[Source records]
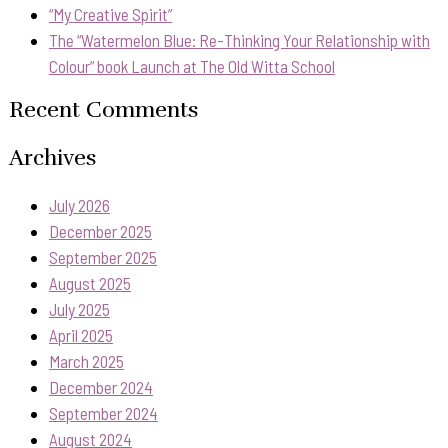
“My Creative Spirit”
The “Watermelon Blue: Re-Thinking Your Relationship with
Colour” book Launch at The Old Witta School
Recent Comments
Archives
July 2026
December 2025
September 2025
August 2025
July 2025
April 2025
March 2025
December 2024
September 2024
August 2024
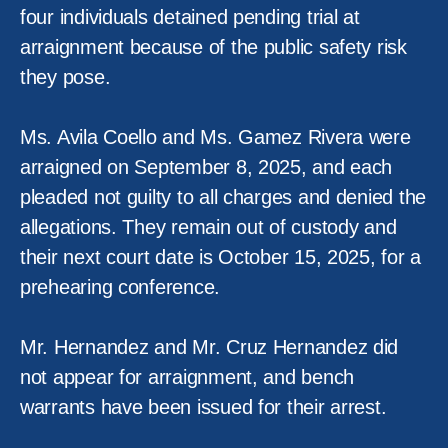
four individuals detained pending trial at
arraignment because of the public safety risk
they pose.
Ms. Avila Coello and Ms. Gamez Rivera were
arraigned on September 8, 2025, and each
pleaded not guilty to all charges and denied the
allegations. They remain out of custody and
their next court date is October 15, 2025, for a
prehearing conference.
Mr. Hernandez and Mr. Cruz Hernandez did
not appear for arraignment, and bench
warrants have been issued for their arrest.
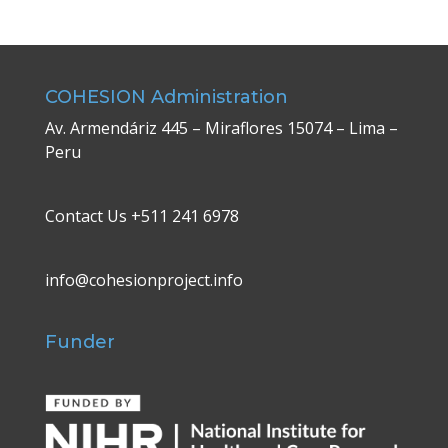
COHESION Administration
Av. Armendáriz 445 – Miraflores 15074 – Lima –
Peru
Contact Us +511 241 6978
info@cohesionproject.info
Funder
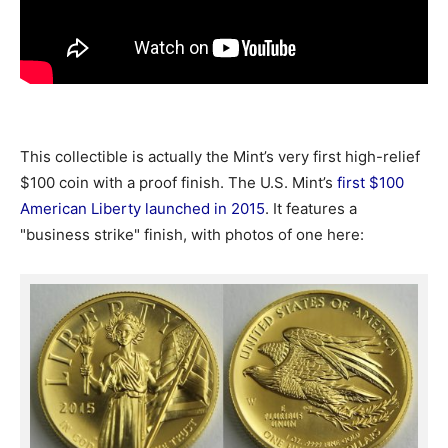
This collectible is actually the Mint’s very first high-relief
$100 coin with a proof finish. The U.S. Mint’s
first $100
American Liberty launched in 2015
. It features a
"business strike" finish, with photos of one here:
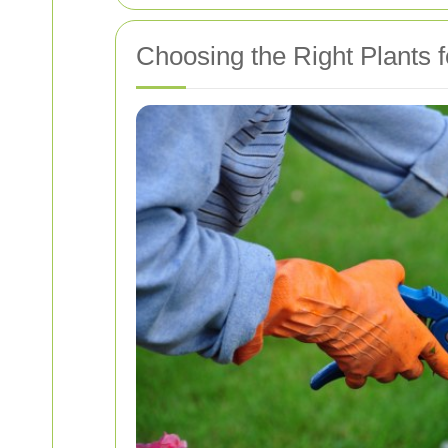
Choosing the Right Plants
--
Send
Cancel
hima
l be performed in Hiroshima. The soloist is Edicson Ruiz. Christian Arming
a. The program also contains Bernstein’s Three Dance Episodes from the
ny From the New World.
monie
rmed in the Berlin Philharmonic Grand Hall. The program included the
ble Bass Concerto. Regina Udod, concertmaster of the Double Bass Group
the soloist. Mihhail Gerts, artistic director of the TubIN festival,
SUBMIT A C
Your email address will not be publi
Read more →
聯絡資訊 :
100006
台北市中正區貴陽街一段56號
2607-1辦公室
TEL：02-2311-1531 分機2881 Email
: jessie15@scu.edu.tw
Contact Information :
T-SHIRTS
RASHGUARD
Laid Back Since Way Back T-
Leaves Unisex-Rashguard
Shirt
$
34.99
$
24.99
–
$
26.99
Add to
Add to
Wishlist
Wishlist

** Problem **
The word to look for is "their"; copy out every line of the entries that holds it.

** Result of the task **
their next court date is October 15, 2025, for a
warrants have been issued for their arrest.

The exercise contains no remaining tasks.